START Records for this exercise

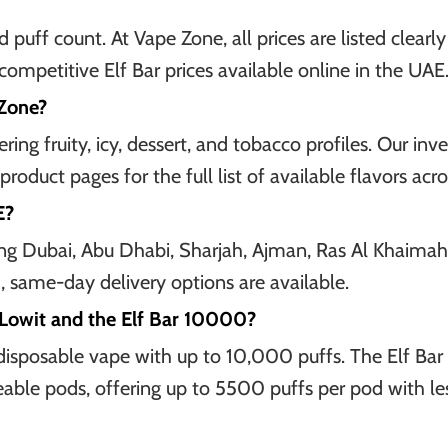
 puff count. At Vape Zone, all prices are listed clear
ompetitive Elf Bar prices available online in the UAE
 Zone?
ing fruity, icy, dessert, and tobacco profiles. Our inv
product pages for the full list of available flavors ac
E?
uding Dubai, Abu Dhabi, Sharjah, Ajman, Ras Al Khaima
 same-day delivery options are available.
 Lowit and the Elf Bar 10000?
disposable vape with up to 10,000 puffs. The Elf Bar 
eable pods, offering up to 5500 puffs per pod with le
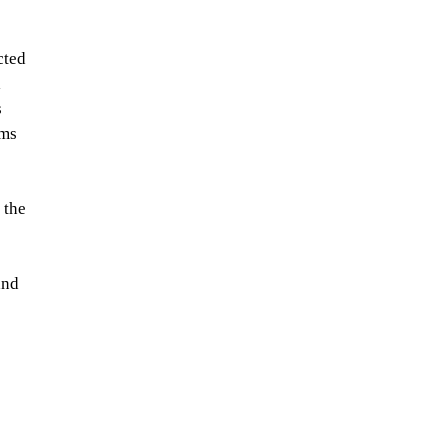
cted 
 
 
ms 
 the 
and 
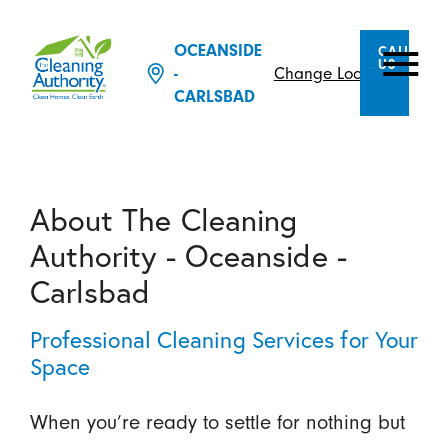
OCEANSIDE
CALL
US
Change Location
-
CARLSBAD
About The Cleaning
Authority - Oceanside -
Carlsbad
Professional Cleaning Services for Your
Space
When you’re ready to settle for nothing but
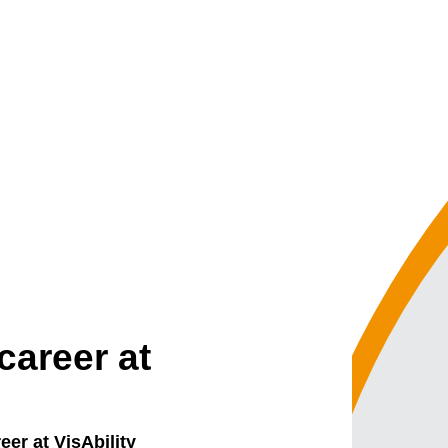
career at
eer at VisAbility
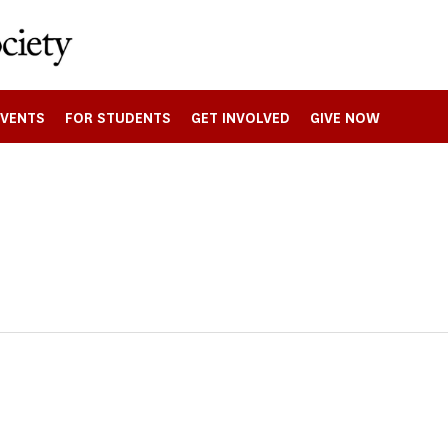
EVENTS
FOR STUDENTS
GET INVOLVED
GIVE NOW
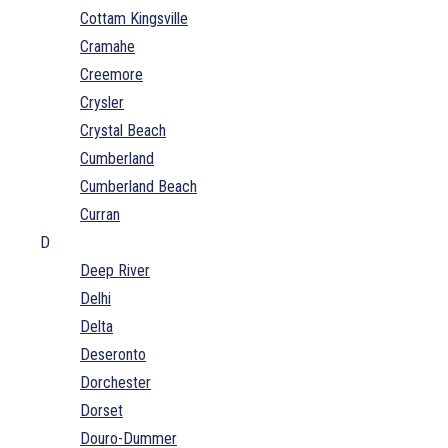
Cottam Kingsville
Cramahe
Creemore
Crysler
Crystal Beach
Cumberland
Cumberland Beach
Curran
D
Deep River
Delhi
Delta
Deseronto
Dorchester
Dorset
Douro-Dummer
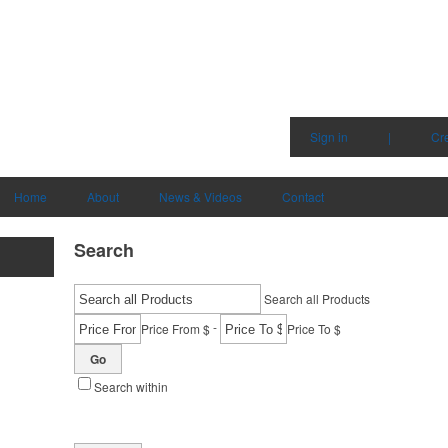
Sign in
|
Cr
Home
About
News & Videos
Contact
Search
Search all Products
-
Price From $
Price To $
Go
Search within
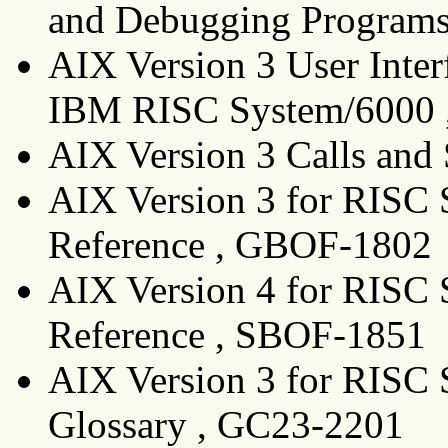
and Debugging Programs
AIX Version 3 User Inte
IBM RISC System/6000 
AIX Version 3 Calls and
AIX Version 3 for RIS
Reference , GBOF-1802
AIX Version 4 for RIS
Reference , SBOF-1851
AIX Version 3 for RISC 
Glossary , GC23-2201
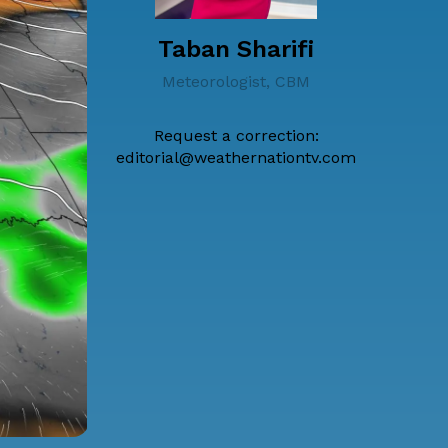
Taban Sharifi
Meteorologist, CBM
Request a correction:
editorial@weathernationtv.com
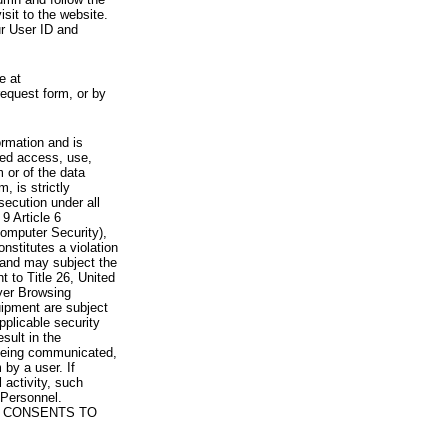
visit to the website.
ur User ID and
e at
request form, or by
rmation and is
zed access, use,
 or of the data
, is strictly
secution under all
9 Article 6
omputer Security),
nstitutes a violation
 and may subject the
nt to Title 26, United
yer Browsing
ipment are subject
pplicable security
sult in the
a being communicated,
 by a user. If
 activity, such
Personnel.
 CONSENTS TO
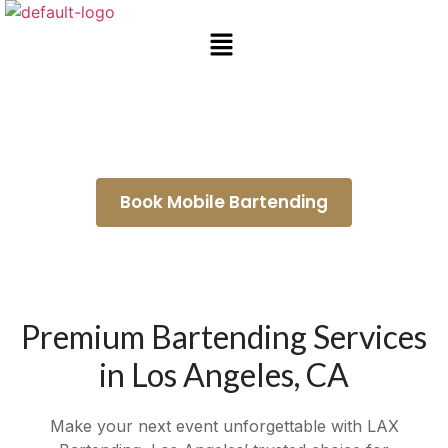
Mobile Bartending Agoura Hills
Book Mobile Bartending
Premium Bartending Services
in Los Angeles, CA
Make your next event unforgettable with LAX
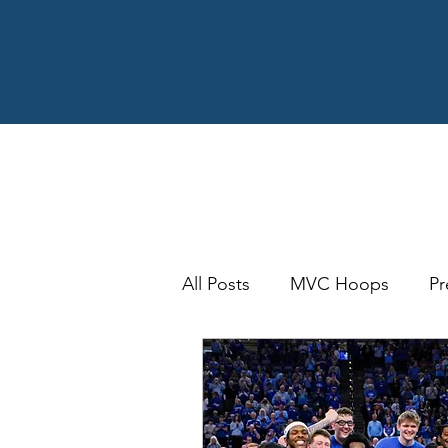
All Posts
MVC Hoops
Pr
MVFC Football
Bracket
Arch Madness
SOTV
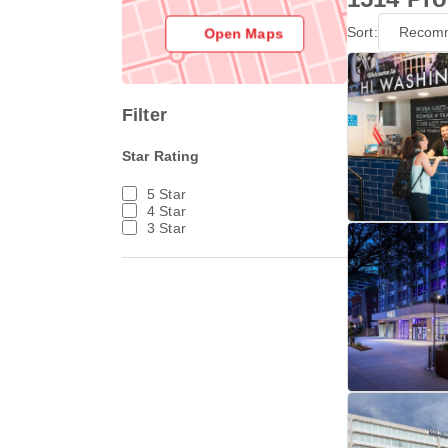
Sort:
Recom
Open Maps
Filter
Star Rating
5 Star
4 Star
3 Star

END Records for this exercise
START Records for this exercise

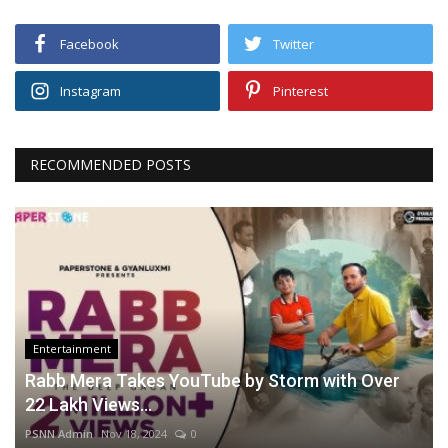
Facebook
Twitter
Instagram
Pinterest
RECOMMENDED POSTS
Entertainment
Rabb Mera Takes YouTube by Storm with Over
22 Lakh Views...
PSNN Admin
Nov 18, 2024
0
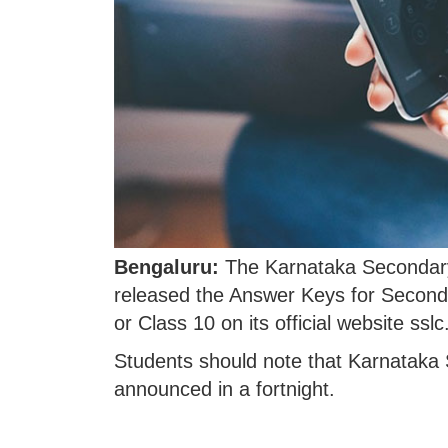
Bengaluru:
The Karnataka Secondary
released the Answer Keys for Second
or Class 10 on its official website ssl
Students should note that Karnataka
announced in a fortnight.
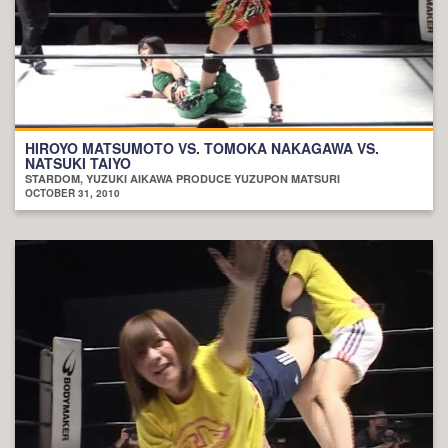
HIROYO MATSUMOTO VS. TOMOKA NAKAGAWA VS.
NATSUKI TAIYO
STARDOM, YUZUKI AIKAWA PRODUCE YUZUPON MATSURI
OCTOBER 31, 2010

END Records for this exercise
START Records for this exercise

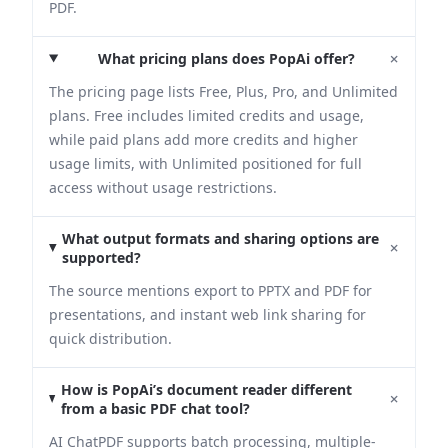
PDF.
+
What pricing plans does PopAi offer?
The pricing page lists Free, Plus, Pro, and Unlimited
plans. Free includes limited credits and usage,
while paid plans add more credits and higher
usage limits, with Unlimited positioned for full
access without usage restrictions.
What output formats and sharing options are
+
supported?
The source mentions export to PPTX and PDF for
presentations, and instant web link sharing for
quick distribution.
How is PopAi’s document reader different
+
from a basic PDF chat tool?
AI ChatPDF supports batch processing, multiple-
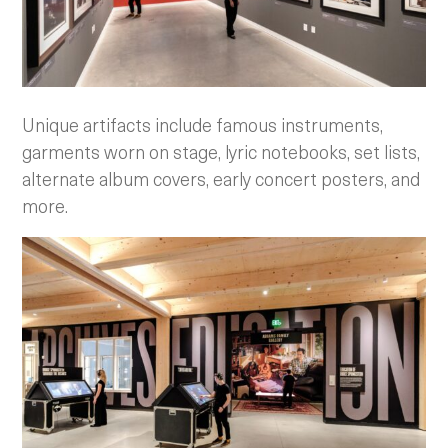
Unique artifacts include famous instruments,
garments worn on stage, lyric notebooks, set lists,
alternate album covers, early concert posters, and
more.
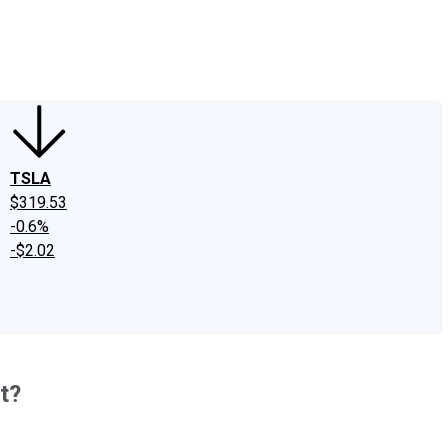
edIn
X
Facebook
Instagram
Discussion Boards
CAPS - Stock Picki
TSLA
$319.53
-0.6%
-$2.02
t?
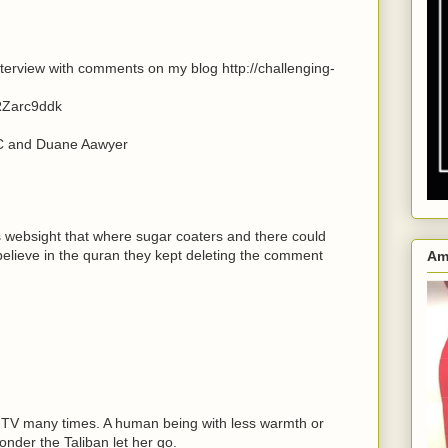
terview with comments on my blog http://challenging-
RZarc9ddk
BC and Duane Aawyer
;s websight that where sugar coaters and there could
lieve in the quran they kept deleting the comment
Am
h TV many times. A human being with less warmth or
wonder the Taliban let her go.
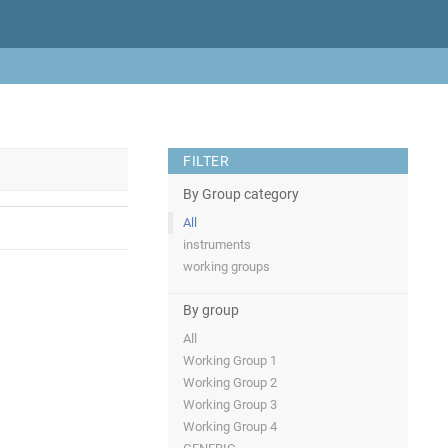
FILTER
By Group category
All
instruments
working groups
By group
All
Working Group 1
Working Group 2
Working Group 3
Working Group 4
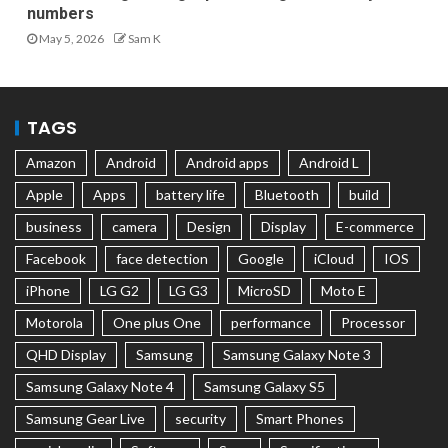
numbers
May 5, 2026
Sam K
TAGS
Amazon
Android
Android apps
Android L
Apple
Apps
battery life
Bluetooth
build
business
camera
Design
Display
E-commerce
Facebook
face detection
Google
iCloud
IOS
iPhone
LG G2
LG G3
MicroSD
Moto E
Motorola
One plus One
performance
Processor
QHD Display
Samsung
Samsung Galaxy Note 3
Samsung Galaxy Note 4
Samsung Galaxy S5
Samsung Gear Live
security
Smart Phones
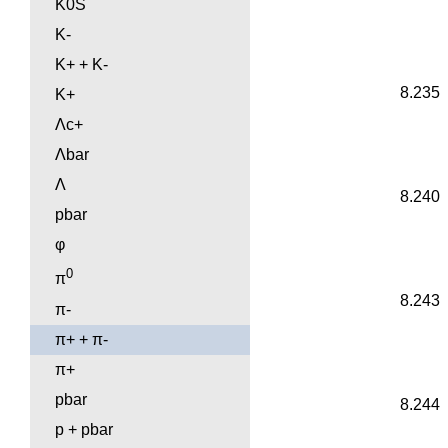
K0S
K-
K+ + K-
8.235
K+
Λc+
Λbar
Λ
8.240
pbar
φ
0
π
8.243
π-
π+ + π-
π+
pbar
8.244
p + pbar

END Records for this exercise

**What you will do**
Please return every line in the rows above that contains the string "access", treating uppercase and lowercase as different.

**Solution**
zed access, use,
access without usage restrictions.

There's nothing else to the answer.